Keep the images out and copy every entry below exactly.

**INPUT MATERIAL**

========================================

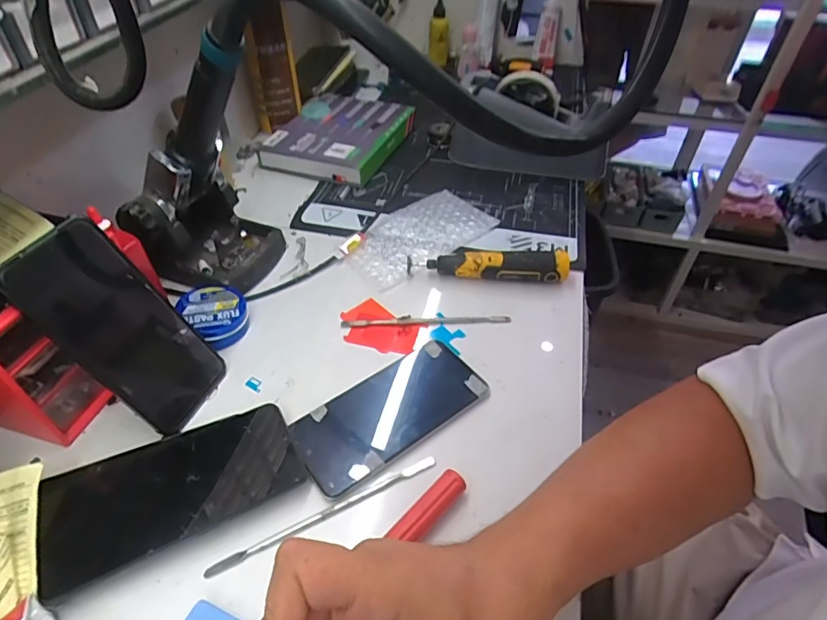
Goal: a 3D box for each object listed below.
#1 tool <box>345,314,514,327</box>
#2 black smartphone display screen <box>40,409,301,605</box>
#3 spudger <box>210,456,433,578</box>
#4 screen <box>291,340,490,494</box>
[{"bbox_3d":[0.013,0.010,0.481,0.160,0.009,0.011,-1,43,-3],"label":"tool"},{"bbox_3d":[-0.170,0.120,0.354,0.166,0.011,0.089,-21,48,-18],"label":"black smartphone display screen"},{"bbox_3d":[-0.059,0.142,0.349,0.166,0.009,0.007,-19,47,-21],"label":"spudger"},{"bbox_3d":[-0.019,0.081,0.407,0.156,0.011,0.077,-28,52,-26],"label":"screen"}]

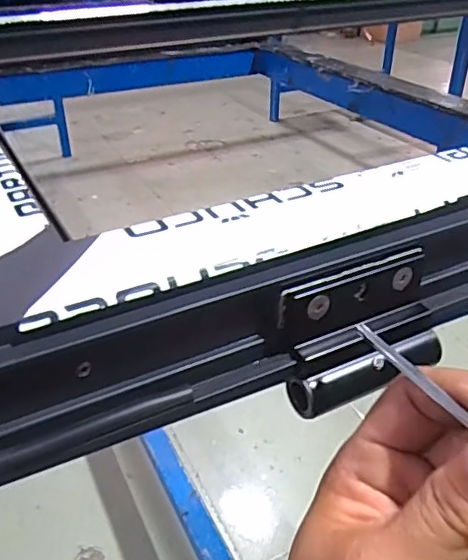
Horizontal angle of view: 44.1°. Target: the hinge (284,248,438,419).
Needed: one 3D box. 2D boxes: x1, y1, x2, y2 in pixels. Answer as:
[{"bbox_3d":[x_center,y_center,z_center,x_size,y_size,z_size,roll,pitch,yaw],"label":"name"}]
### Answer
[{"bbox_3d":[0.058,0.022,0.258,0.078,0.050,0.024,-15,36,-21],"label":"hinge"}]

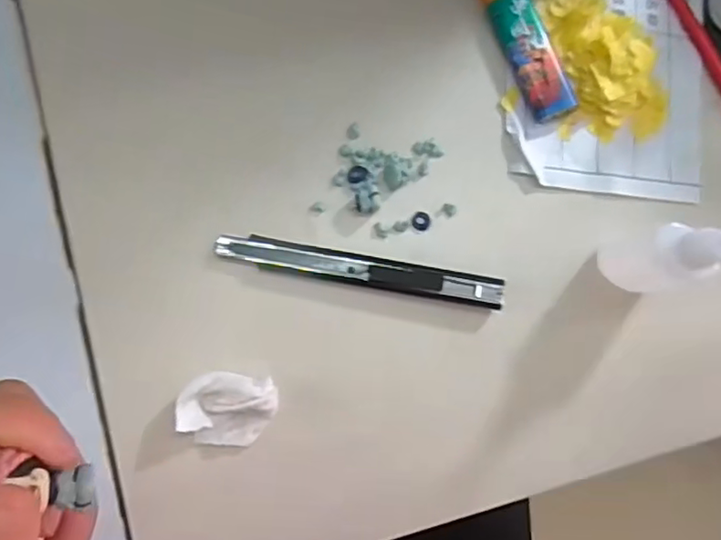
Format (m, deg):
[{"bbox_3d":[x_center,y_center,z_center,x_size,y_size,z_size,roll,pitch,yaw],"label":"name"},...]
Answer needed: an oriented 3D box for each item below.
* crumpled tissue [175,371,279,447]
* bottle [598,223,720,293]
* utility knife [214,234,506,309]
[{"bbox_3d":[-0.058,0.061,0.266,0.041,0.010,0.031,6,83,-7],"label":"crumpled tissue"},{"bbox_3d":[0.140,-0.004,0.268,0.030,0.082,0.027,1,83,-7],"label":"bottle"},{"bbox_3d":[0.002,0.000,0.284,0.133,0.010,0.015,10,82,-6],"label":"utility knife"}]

========================================

**RESPONSE TO THE EXERCISE**
Goal: a 3D box for each object listed below.
#1 tool <box>345,314,514,327</box>
#2 black smartphone display screen <box>40,409,301,605</box>
#3 spudger <box>210,456,433,578</box>
#4 screen <box>291,340,490,494</box>
[{"bbox_3d":[0.013,0.010,0.481,0.160,0.009,0.011,-1,43,-3],"label":"tool"},{"bbox_3d":[-0.170,0.120,0.354,0.166,0.011,0.089,-21,48,-18],"label":"black smartphone display screen"},{"bbox_3d":[-0.059,0.142,0.349,0.166,0.009,0.007,-19,47,-21],"label":"spudger"},{"bbox_3d":[-0.019,0.081,0.407,0.156,0.011,0.077,-28,52,-26],"label":"screen"}]

Horizontal angle of view: 44.1°. Target: the hinge (284,248,438,419).
Needed: one 3D box. 2D boxes: x1, y1, x2, y2 in pixels. Answer as:
[{"bbox_3d":[x_center,y_center,z_center,x_size,y_size,z_size,roll,pitch,yaw],"label":"name"}]
### Answer
[{"bbox_3d":[0.058,0.022,0.258,0.078,0.050,0.024,-15,36,-21],"label":"hinge"}]

Format (m, deg):
[{"bbox_3d":[x_center,y_center,z_center,x_size,y_size,z_size,roll,pitch,yaw],"label":"name"},...]
Answer needed: an oriented 3D box for each item below.
* crumpled tissue [175,371,279,447]
* bottle [598,223,720,293]
* utility knife [214,234,506,309]
[{"bbox_3d":[-0.058,0.061,0.266,0.041,0.010,0.031,6,83,-7],"label":"crumpled tissue"},{"bbox_3d":[0.140,-0.004,0.268,0.030,0.082,0.027,1,83,-7],"label":"bottle"},{"bbox_3d":[0.002,0.000,0.284,0.133,0.010,0.015,10,82,-6],"label":"utility knife"}]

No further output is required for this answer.